Trump in May 2019 issued an emergency declaration, using Iran concerns as the basis, that allowed the administration to sell billions in arms to the Saudis despite opposition from both parties in Congress following atrocities in the Saudi military effort in Yemen, the killing of Jamal Khashoggi and other concerns about Saudi Arabia. The total for that tranche of sales to both Saudi Arabia and the UAE was about $8 billion.
That emergency declaration enabled Pompeo to expedite the arms to the Saudis without the typical congressional notification process, in which Congress has a window to block proposed foreign military sales that they oppose.

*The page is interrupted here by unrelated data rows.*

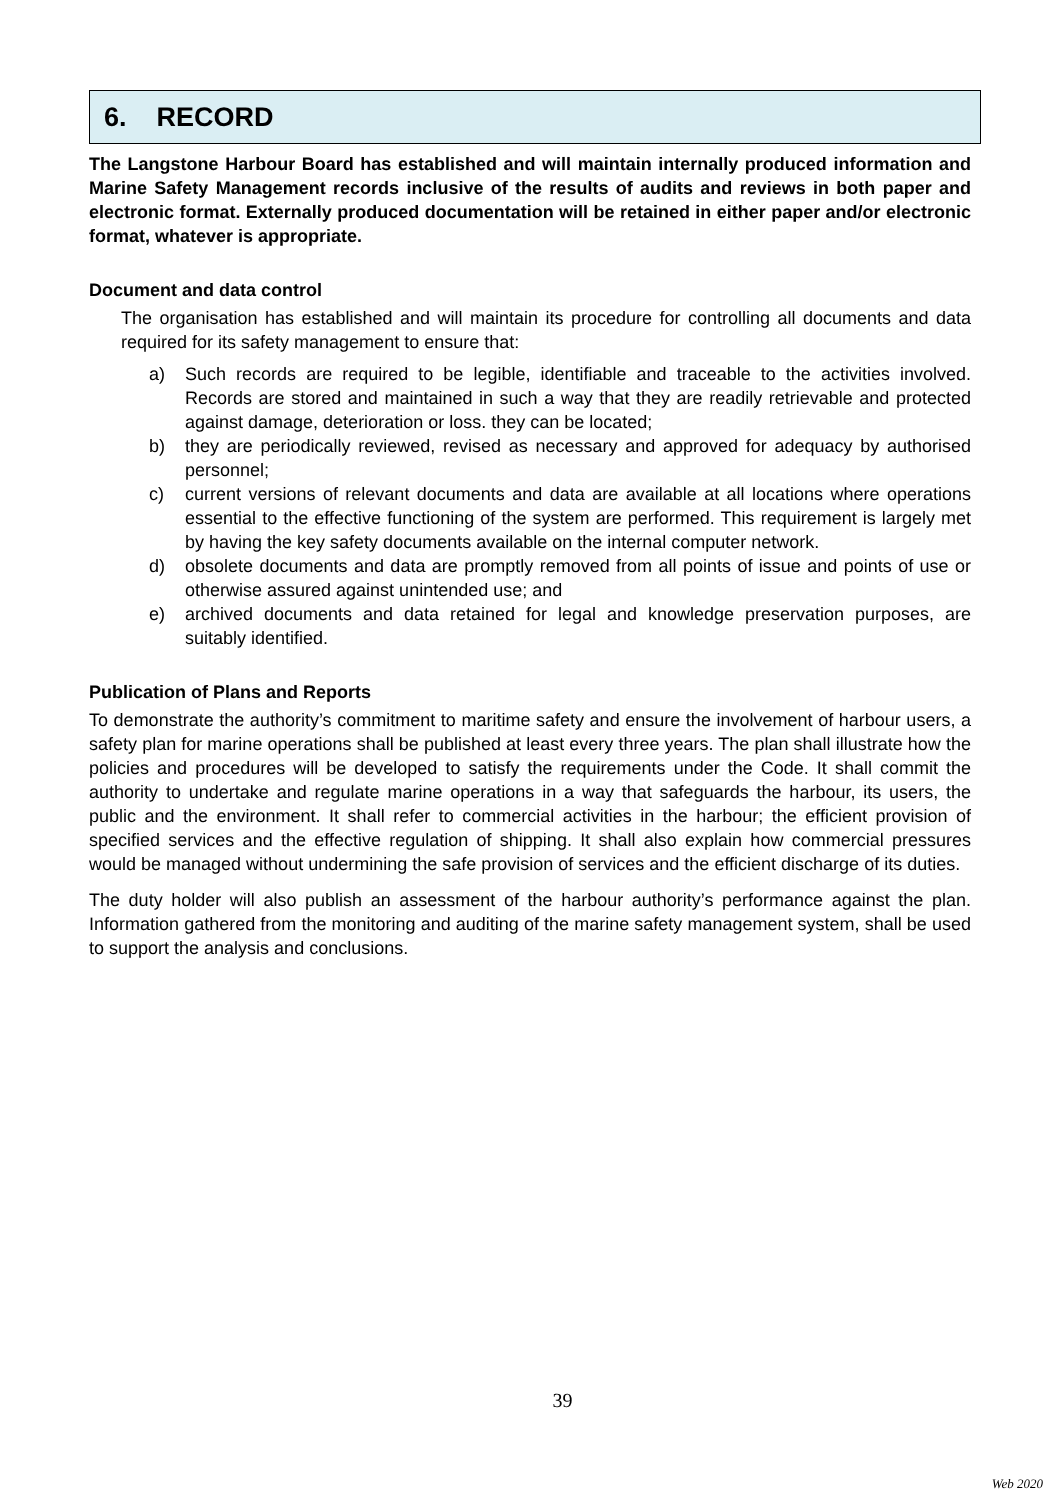6. RECORD
The Langstone Harbour Board has established and will maintain internally produced information and Marine Safety Management records inclusive of the results of audits and reviews in both paper and electronic format. Externally produced documentation will be retained in either paper and/or electronic format, whatever is appropriate.
Document and data control
The organisation has established and will maintain its procedure for controlling all documents and data required for its safety management to ensure that:
a) Such records are required to be legible, identifiable and traceable to the activities involved. Records are stored and maintained in such a way that they are readily retrievable and protected against damage, deterioration or loss. they can be located;
b) they are periodically reviewed, revised as necessary and approved for adequacy by authorised personnel;
c) current versions of relevant documents and data are available at all locations where operations essential to the effective functioning of the system are performed. This requirement is largely met by having the key safety documents available on the internal computer network.
d) obsolete documents and data are promptly removed from all points of issue and points of use or otherwise assured against unintended use; and
e) archived documents and data retained for legal and knowledge preservation purposes, are suitably identified.
Publication of Plans and Reports
To demonstrate the authority’s commitment to maritime safety and ensure the involvement of harbour users, a safety plan for marine operations shall be published at least every three years. The plan shall illustrate how the policies and procedures will be developed to satisfy the requirements under the Code. It shall commit the authority to undertake and regulate marine operations in a way that safeguards the harbour, its users, the public and the environment. It shall refer to commercial activities in the harbour; the efficient provision of specified services and the effective regulation of shipping. It shall also explain how commercial pressures would be managed without undermining the safe provision of services and the efficient discharge of its duties.
The duty holder will also publish an assessment of the harbour authority’s performance against the plan. Information gathered from the monitoring and auditing of the marine safety management system, shall be used to support the analysis and conclusions.
39
Web 2020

“Today’s action will quickly augment our partners’ capacity to provide for their own self-defense and reinforce recent changes to U.S. posture in the region to deter Iran,” Pompeo said in a May 24 statement announcing the emergency notification.
But lawmakers from both parties have maintained there was no legitimate emergency to justify sidestepping Congress by authorizing the arms sale, arguing that it’s unclear how the weapons could even help Saudi Arabia defend itself against Iran, which has long preferred asymmetric warfare and use of proxy groups to actual military-to-military conflict with its enemies.
Linick’s firing has prompted bipartisan concern on Capitol Hill, with Democrats calling it clear retaliation and many Republicans taking the milder approach of saying that the administration has failed to offer a specific rationale for why Linick was removed. One Republican who has frequently sparred with Trump, Utah Sen. Mitt Romney, called Linick’s removal "a threat to accountable democracy."
Linick was also investigating whether Pompeo made the political appointee walk his dog and make dinner reservations for he and his wife, among other personal errands, congressional officials said.
Routine ethics briefings for State Department officials include the admonition that they may not enlist people who report directly to them to perform personal errands, a current and a former State Department official told NBC News. Federal regulations also say an employee “shall not encourage, direct, coerce, or request a subordinate to use official time to perform activities other than those required in the performance of official duties or authorized in accordance with law or regulation.”